La plupart des études portant sur la classification automatique d’émotions ou autres  affects exprimés dans la parole se sont appuyées sur des corpus actés construits de façon  à faire varier systématiquement les affects sur des énoncés constants (cf. section 5 pour  une  discussion  des  différents  types  de  corpus  de  parole  expressive  et  de  leurs  implications). En particulier, deux corpus de ce type, accessibles librement pour des  utilisation non‐commerciales, ont été utilisés dans ce cadre. Il sʹagit du corpus allemand  Berlin emotional speech database (Burkhardt et al., 2005) et dans une moindre mesure du  corpus danois Danish Emotional Speech (Engberg & Hansen, 1996). Quelques études ont  pris en compte de façon conjointe les informations données par la face et la parole pour  améliorer les performances en classification automatique des affects exprimés (voir par  exemple Busso et al. (2004)). 

Plus proche des données naturelles, l’application de la classification automatique d’états  affectifs à des données tirées de films peut également être mentionnée. Ainsi Clavel  (2007) a proposé une méthode de détection d’états affectifs proches de la peur, étalonnée  sur des données extraites de films d’épouvante. 

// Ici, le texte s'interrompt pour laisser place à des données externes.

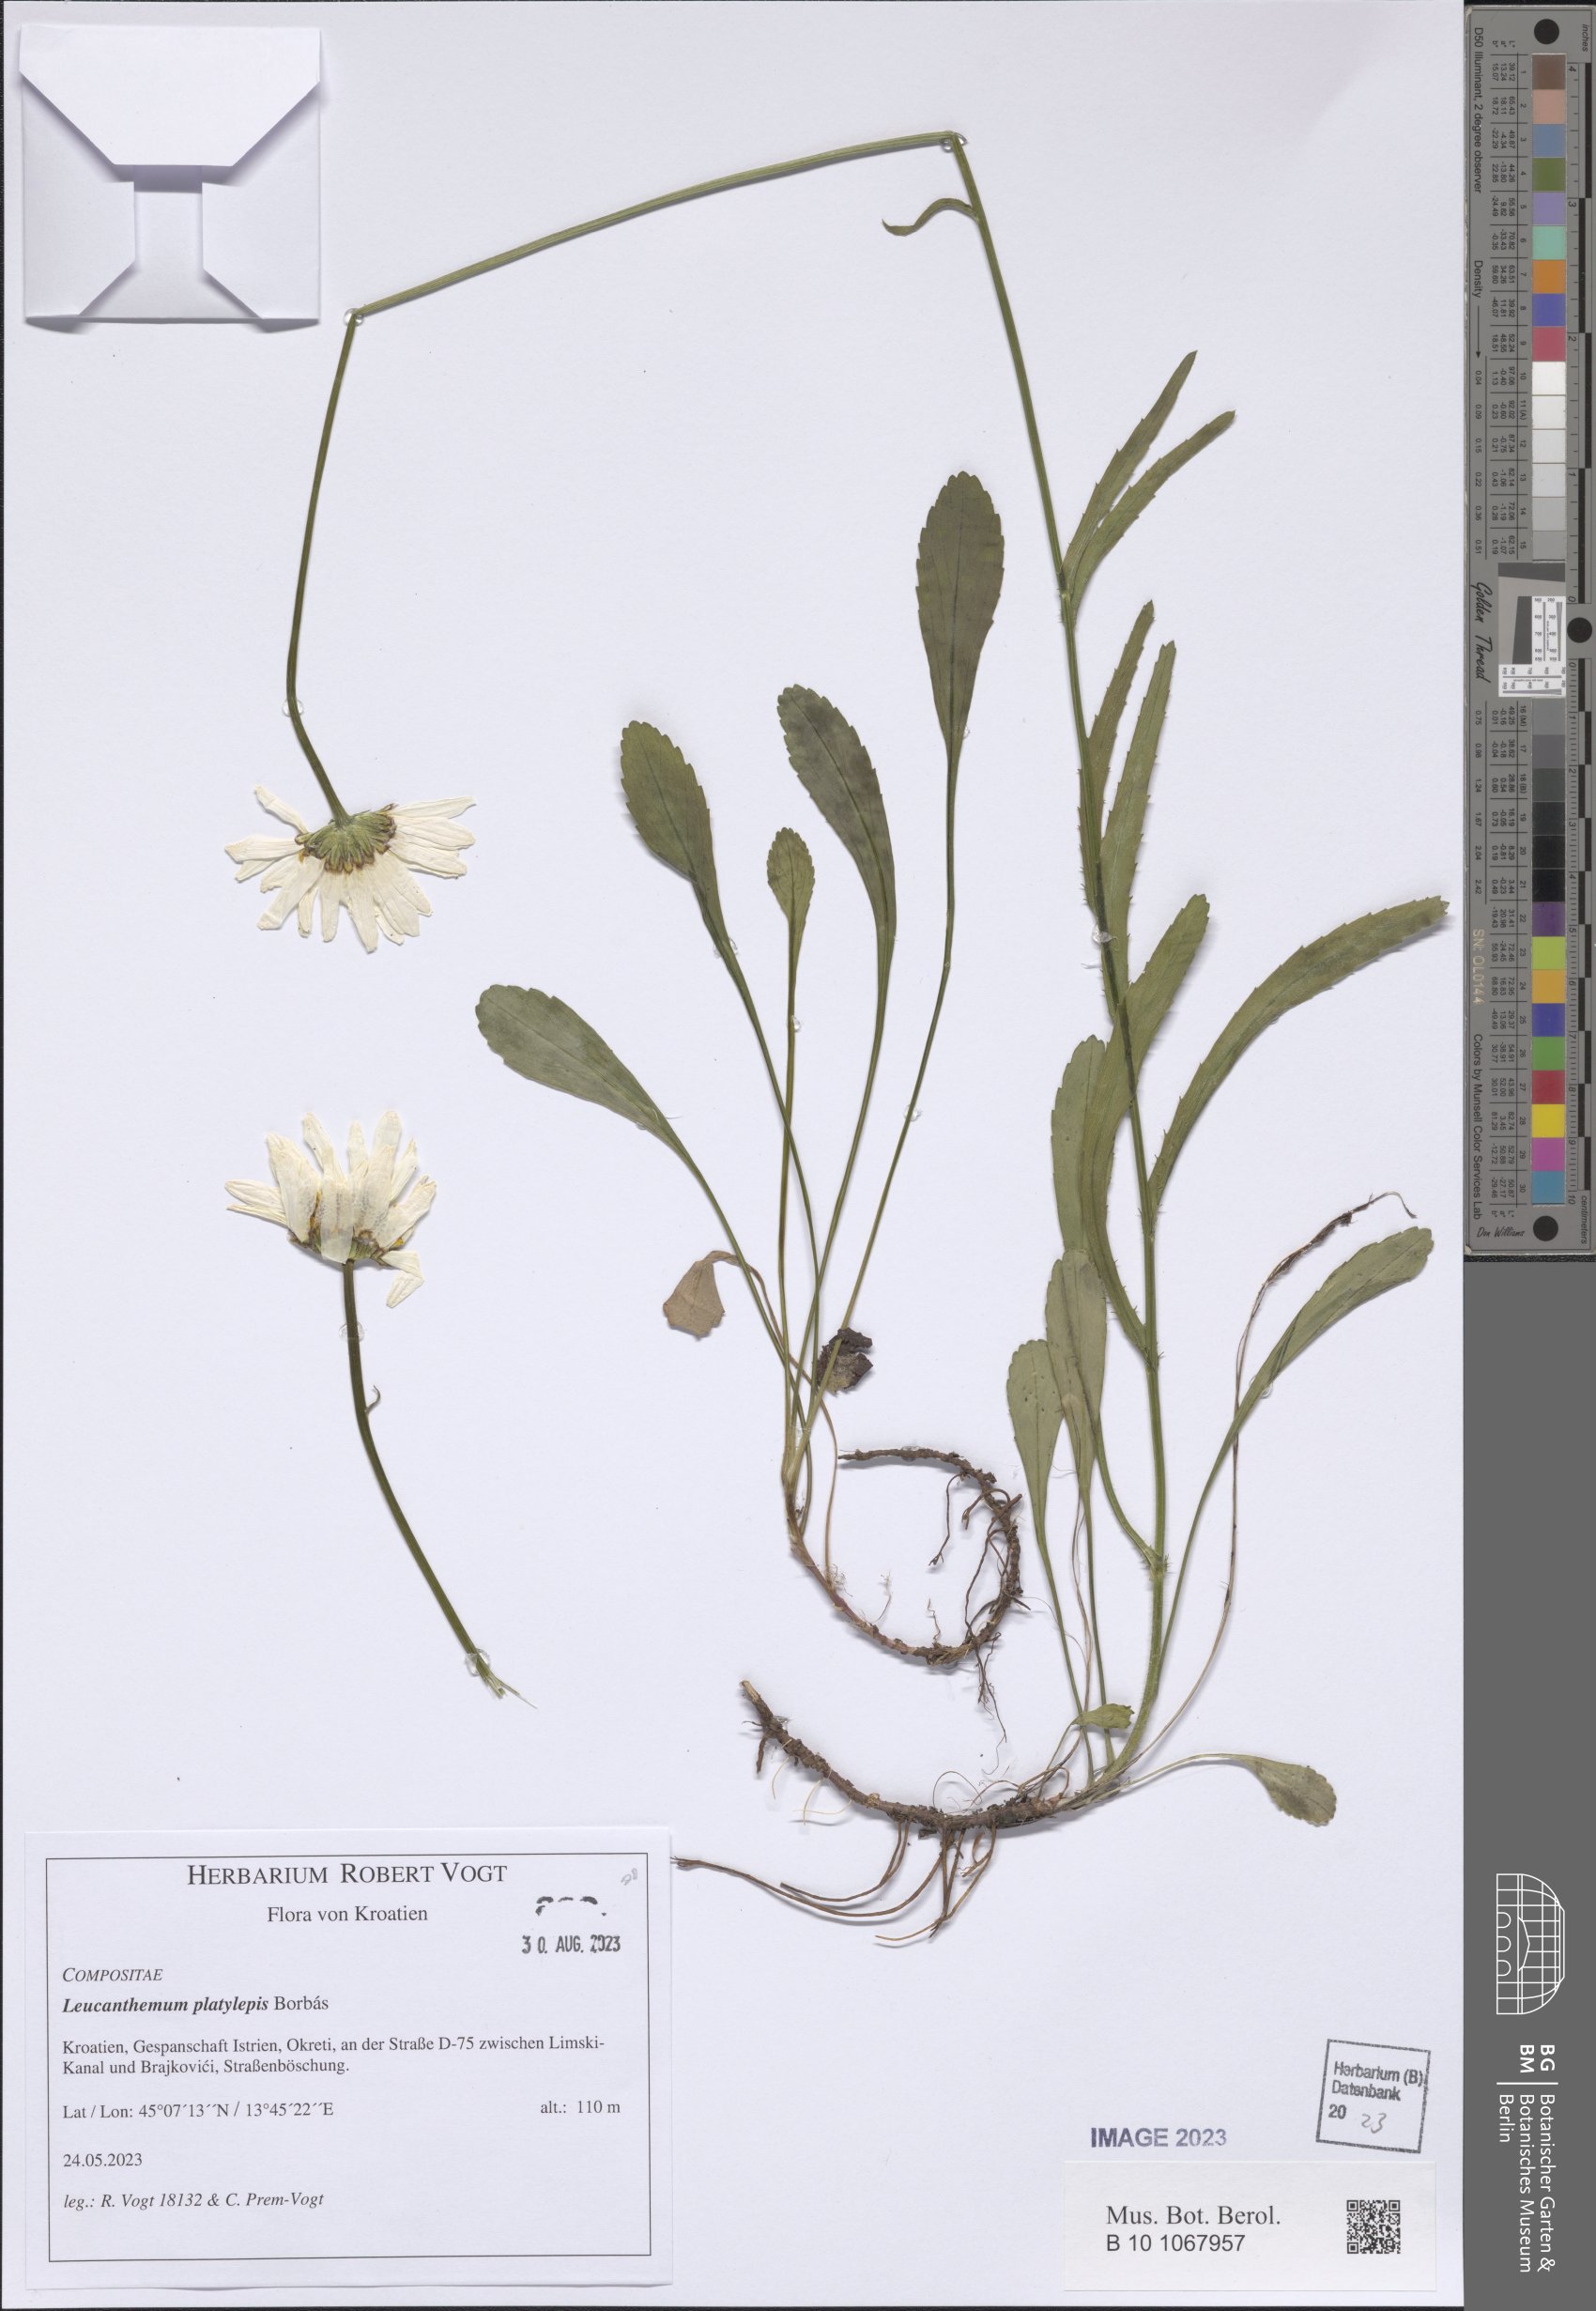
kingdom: Plantae
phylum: Tracheophyta
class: Magnoliopsida
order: Asterales
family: Asteraceae
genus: Leucanthemum
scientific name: Leucanthemum platylepis
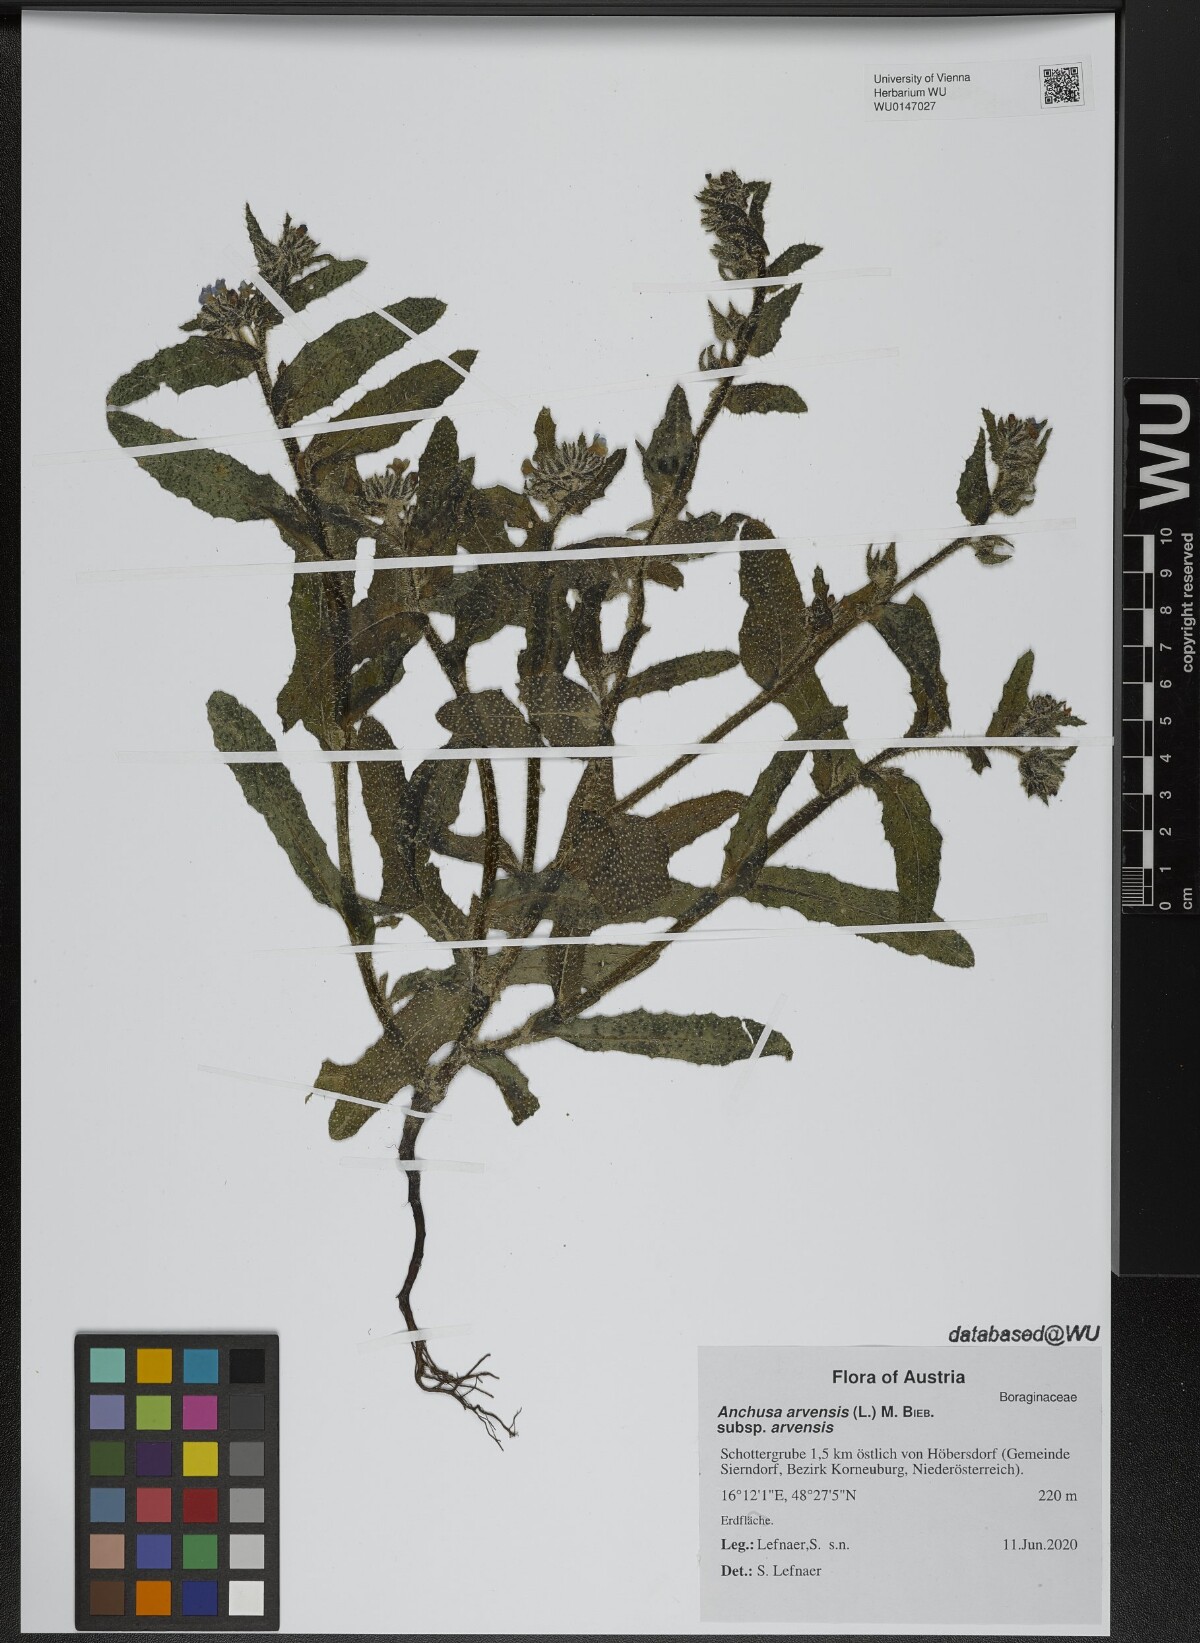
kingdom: Plantae
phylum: Tracheophyta
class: Magnoliopsida
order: Boraginales
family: Boraginaceae
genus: Lycopsis
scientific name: Lycopsis arvensis
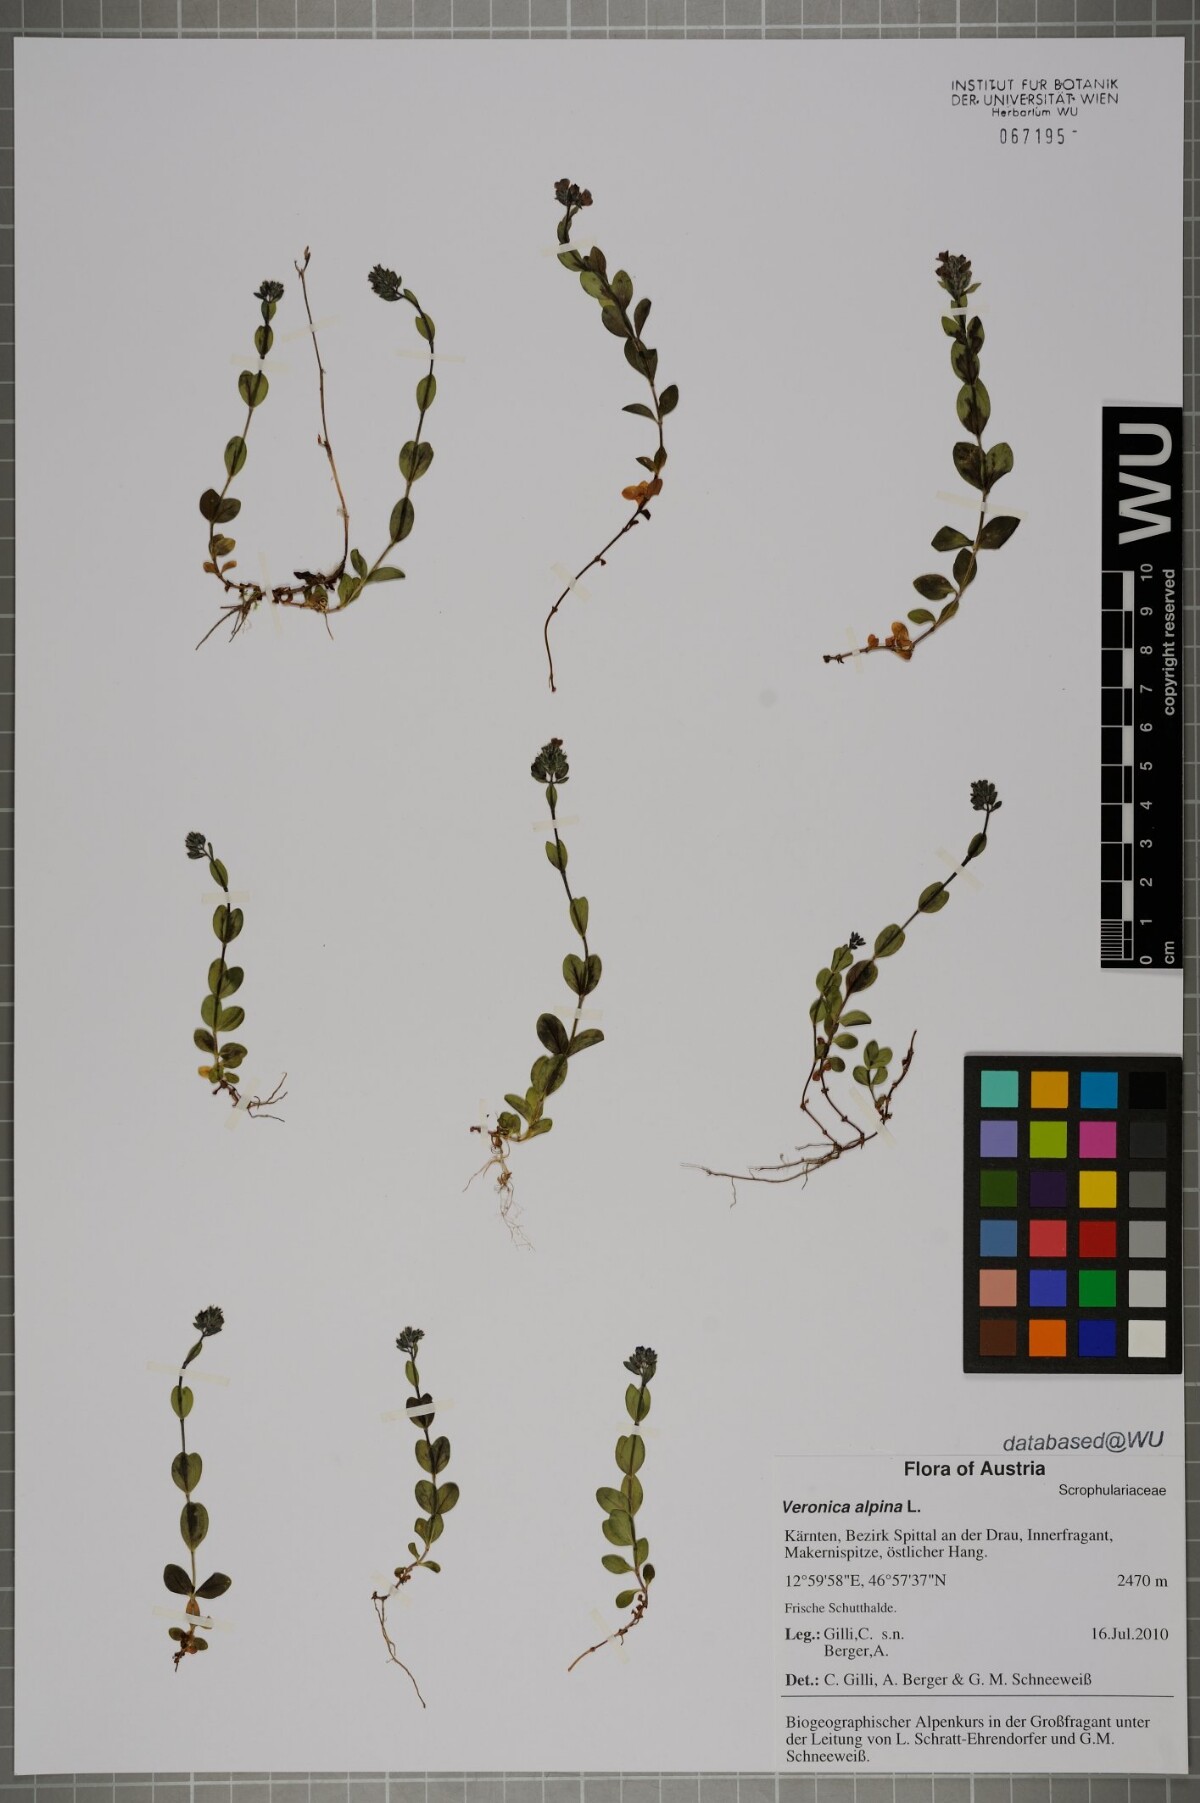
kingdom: Plantae
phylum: Tracheophyta
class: Magnoliopsida
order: Lamiales
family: Plantaginaceae
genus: Veronica
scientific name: Veronica alpina
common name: Alpine speedwell
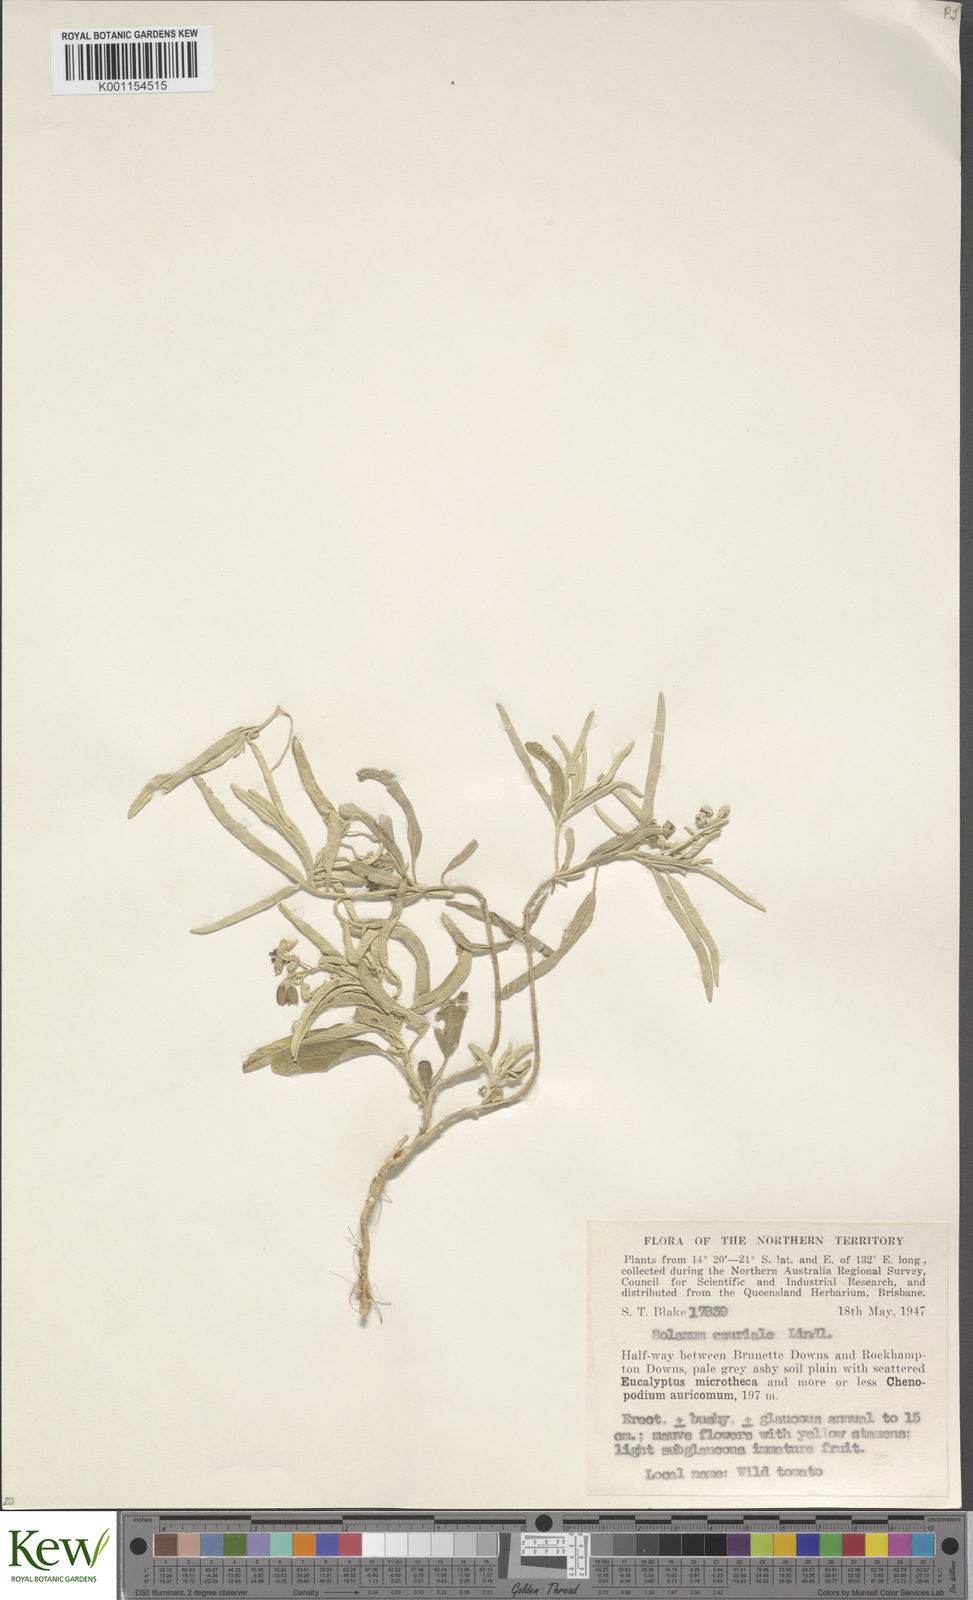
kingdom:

Dans le champ de la reconnaissance automatique des affects, de façon plus marquée que  dans celui de la synthèse vocale, l’idée s’est imposée que les corpus d’émotions actées, et  tout  particulièrement  ceux  constitués  d’expressions  prototypiques,  ne  seraient  pas  représentatifs des affects exprimés naturellement et ne permettraient pas d’élaborer des  systèmes  de  reconnaissance  automatiques  efficaces  sur  des  données  réelles  (voir  notamment Batliner (2003a)). Au cours des dernières années, de nombreuses études ont  donc cherché à caractériser les affects exprimés dans des données spontanées, ce qui a  impulsé  un  effort  de  recherche  particulier  en  direction  de  l’annotation  des  affects  exprimés  dans  ce  type  de  données,  afin  de  fournir  une  référence  fiable  pour  l’entraînement des systèmes automatiques de classification comme pour la validation  des  résultats  obtenus  (cf.  section  5  pour  une  discussion  sur  la  problématique  de  l’annotation de données spontanées). 

Ainsi,  Vidrascu & Devillers (2005a) ont mis au point un système de  catégorisation  automatique  des affects  exprimés  en  français  par des  usagers  d’un centre d’appel. 

Constatant que les expressions d’affects exprimés naturellement consistent souvent en  des mélanges de différents affects, elles se sont également efforcées de faire en sorte que  cette catégorisation automatique ne consiste pas obligatoirement en un choix forcé mais  puisse également rendre compte de tels mélanges (Vidrascu & Devillers, 2005b). Batliner  et al. (2005) ont, quant à eux, élaboré un système de classification automatique d’affects  exprimés  par des  enfants germanophones en interaction  avec  un  robot‐jouet  (Sony  AIBO®). Cette étude a été récemment prolongée dans un projet coopératif de grande  ampleur, dans lequel non seulement la classe d’affect exprimée mais également le degré  de prototypicalité ont été étudiés (Seppi et al., 2008). Les auteurs ont conclu que les  expressions  les  plus  prototypiques  parmi  celles  étudiées  n’étaient  pas  en  mesure  d’expliquer l’ensemble de la variance des expressions naturelles d’affects présentes dans  le corpus étudié, tendant à confirmer que les corpus d’expressions actées ne seraient pas  adaptés à la modélisation d’expressions spontanées d’affects dans la parole.